Gold Coast Titans storm back to beat Canberra Raiders

Gold Coast have produced a stirring comeback in Garth Brennan’s NRL coaching debut, with Konrad Hurrell’s late try helping to pip Canberra 30-28 at home.

The club’s new million-dollar man Ashley Taylor was the architect, twice putting in kicks to set up tries in a club-record equalling 18-point comeback win.

It was shaping as an embarrassing opening night for the new-look Titans, who had leaked three soft tries after just 11 minutes.

Bullied through the middle of the park, the Titans completed at just 53 per cent and missed 20 tackles compared to Canberra’s nine in the first half.

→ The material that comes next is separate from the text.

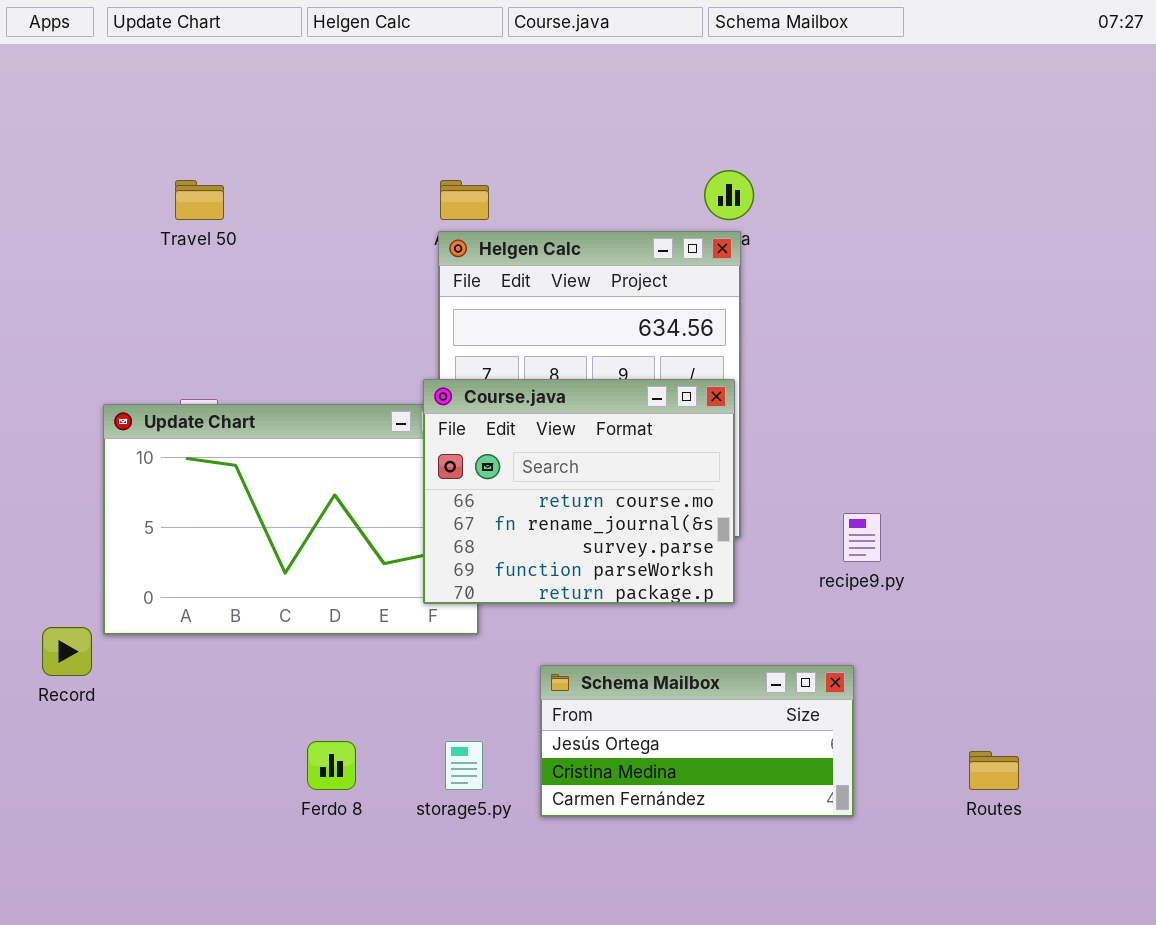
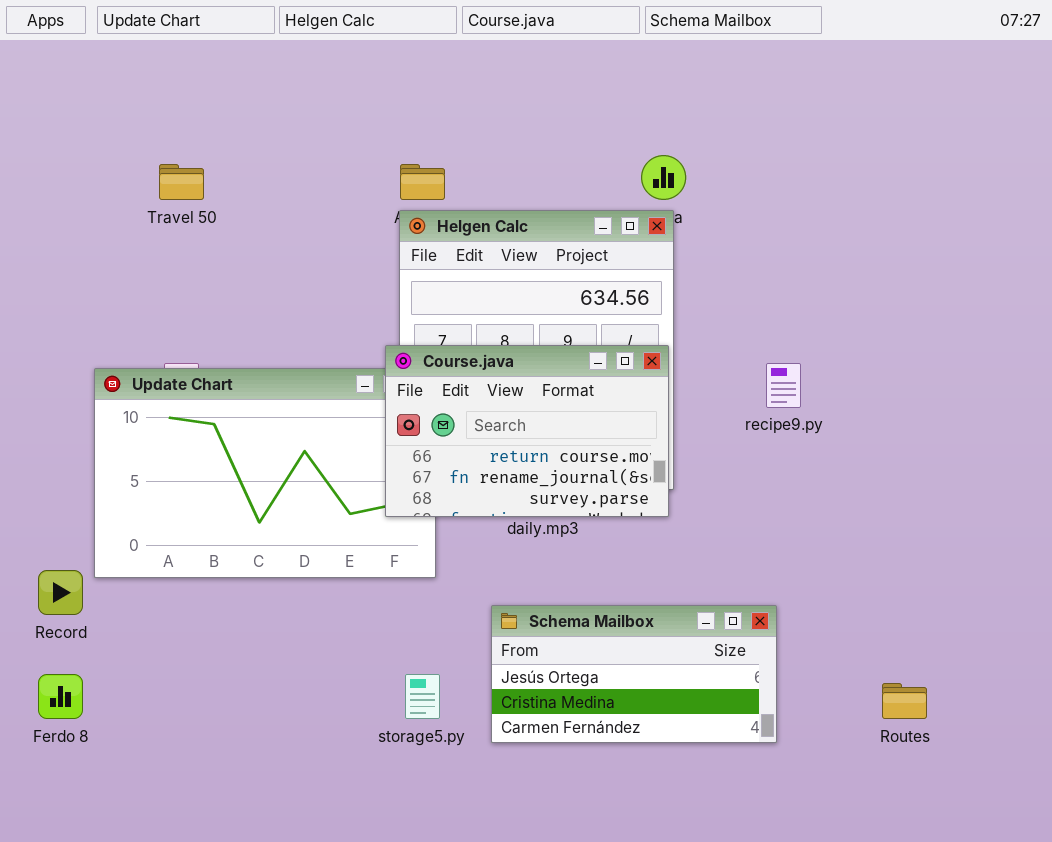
Course.java: [423,379,735,604] -> [385,345,669,517], resized
recipe9.py: [843,513,881,562] -> [766,363,801,408], moved
Ferdo 8: [307,741,356,790] -> [38,674,83,719], moved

The Raiders looked like running away with the contest before Taylor’s precise grubber found Kane Elgey in goal as the rain fell to give the Titans a sniff, down 24-12 at the break.

Phillip Sami and Dale Copley both crossed in the left corner to start to the second half, with a penalty kick soon after levelling proceedings at 24-all.

Raiders centre Joey Leilua put a halt to the comeback though, scooping up a battered down bomb for a 28-24 lead heading into the final 10 minutes.

But Hurrell intercepted another Taylor grubber with 90 seconds to play, to delight the 10,238 in attendance.

“A little bit star struck and a little bit overawed… but I’ve said from the start that they’d never give up and they showed that,” Brennan said of his side’s slow start.

“I just wanted to see the effort in the boys and I didn’t see that in the first half and it really disappointed me.”

Earlier Siliva Havili darted from dummy half for the easiest of tries on debut for Canberra, before Jack Wighton and Elliott Whitehead exploited some nervous and disjointed Titans defence for tries of their own.

Kevin Proctor then put Gold Coast on the board when he finished off a polished set of six by barging over on the right edge.

The Raiders tweaked their line-up ahead of what was Ricky Stuart’s 100th game as coach, with Blake Austin recalled to start in the No.6 and Aidan Sezer used off the bench.

Stuart said it was his own side’s lack of ball, not composure, that cost them in the second half.

“If you don’t have the football its too hard,” he said.

“For us to get back into the lead it replicated what I know of the players, we’re a very tough, resilient bunch.

“It’s important how we handle that now emotionally to get back on the horse and go again.”